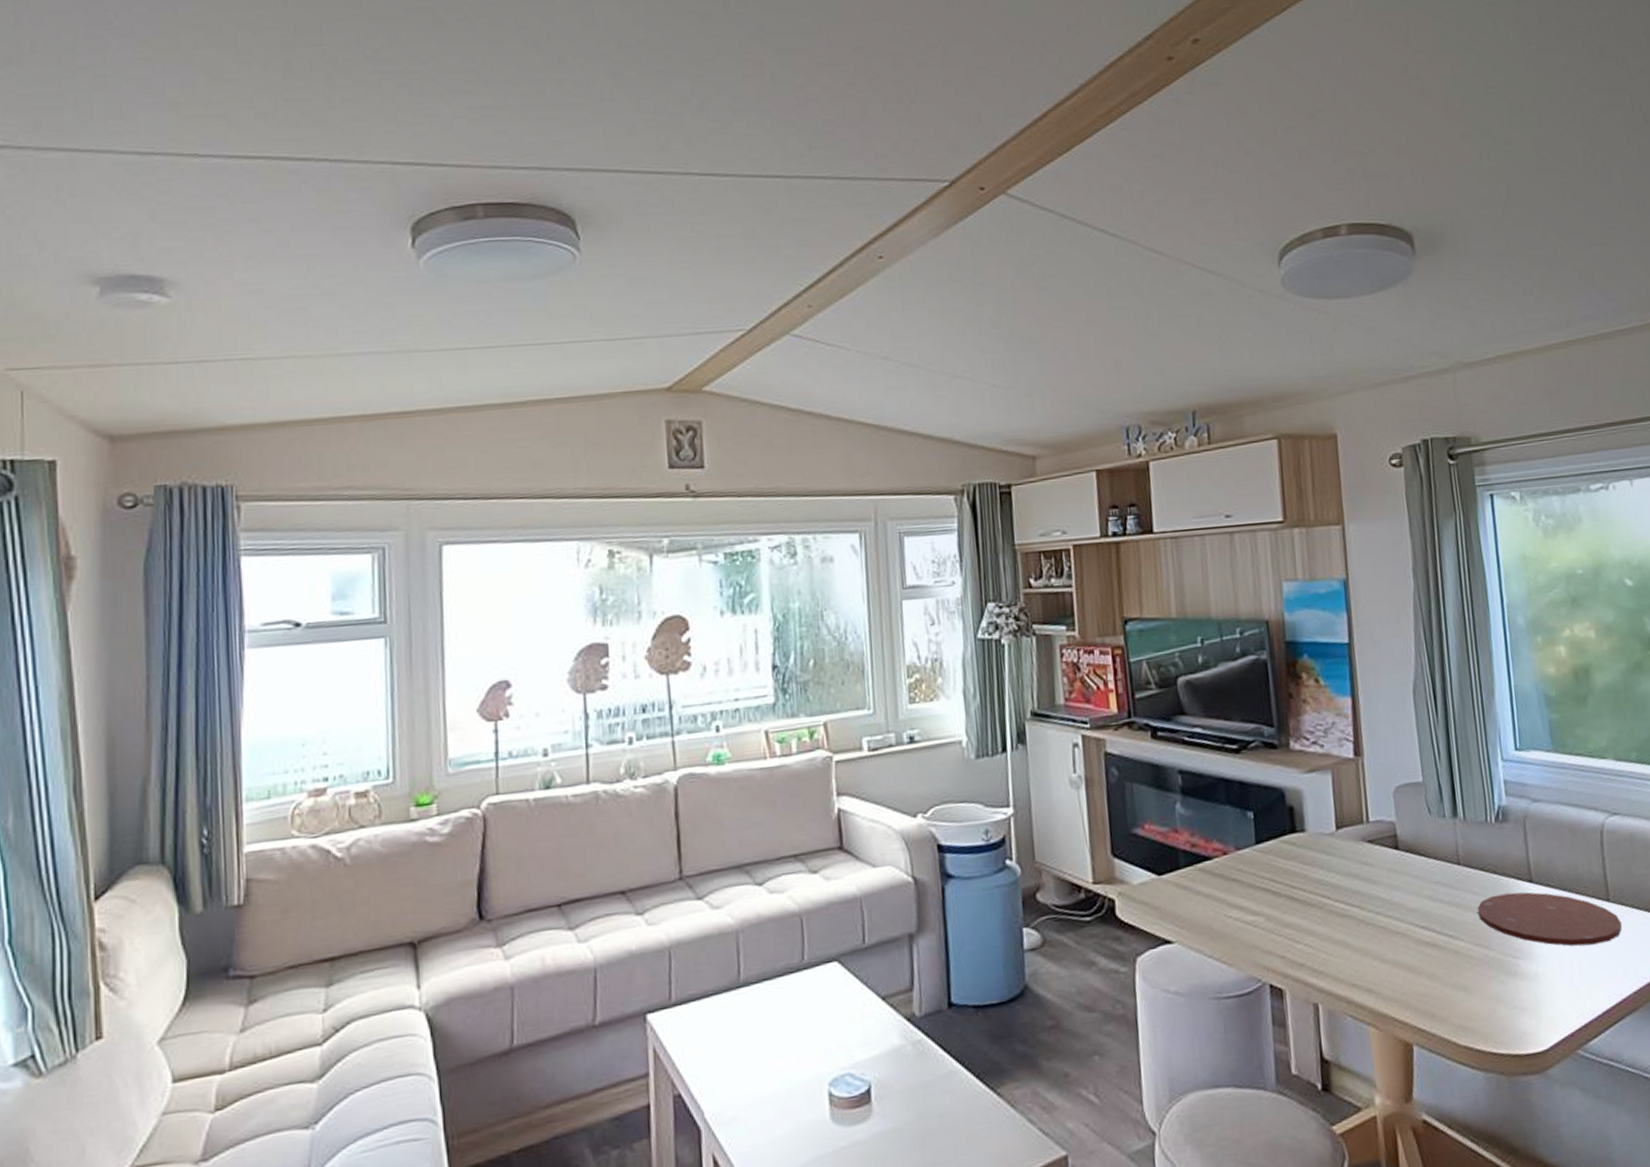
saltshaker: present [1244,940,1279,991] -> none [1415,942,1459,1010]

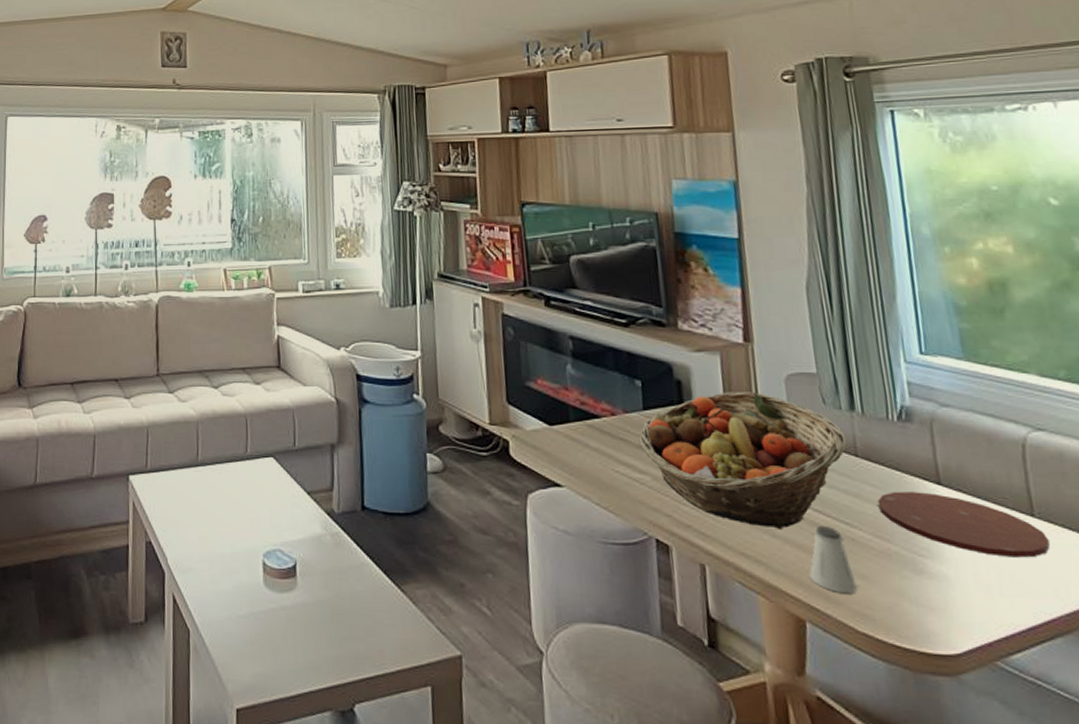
fruit basket: none [1251,809,1450,954] -> present [638,392,847,529]
saltshaker: none [1415,942,1459,1010] -> present [809,525,857,594]

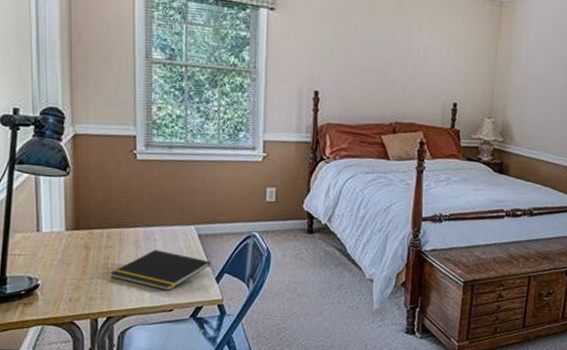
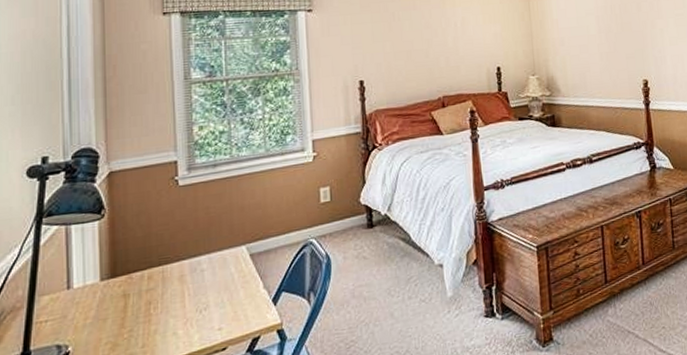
notepad: present [109,249,211,291] -> none [151,281,266,327]

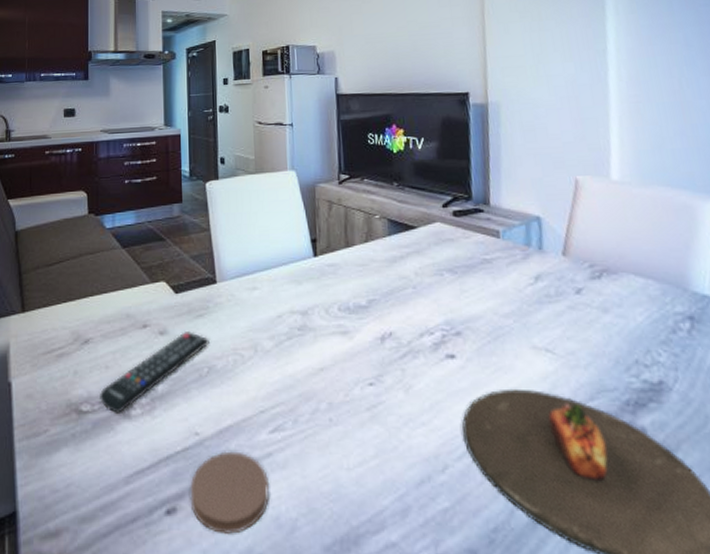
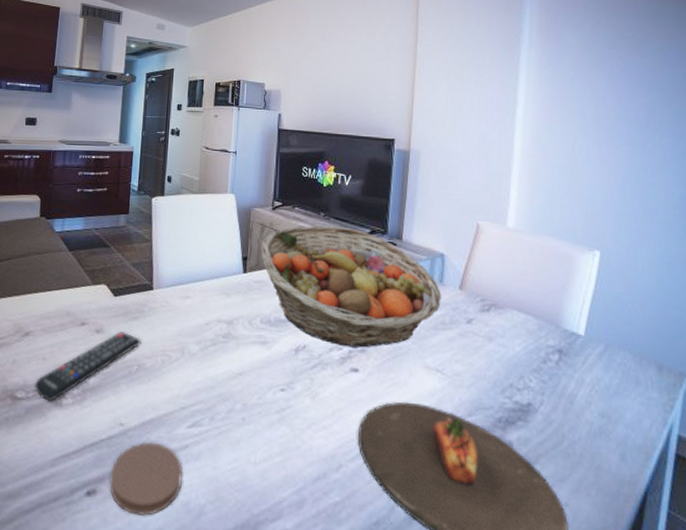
fruit basket: none [330,196,544,331] -> present [261,225,442,348]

--- ACTIVITY ---
Each line of the data should be quoted exactly, with pictures left out.

--- SOLUTION ---
saltshaker: present [1244,940,1279,991] -> none [1415,942,1459,1010]

fruit basket: none [1251,809,1450,954] -> present [638,392,847,529]
saltshaker: none [1415,942,1459,1010] -> present [809,525,857,594]

notepad: present [109,249,211,291] -> none [151,281,266,327]

fruit basket: none [330,196,544,331] -> present [261,225,442,348]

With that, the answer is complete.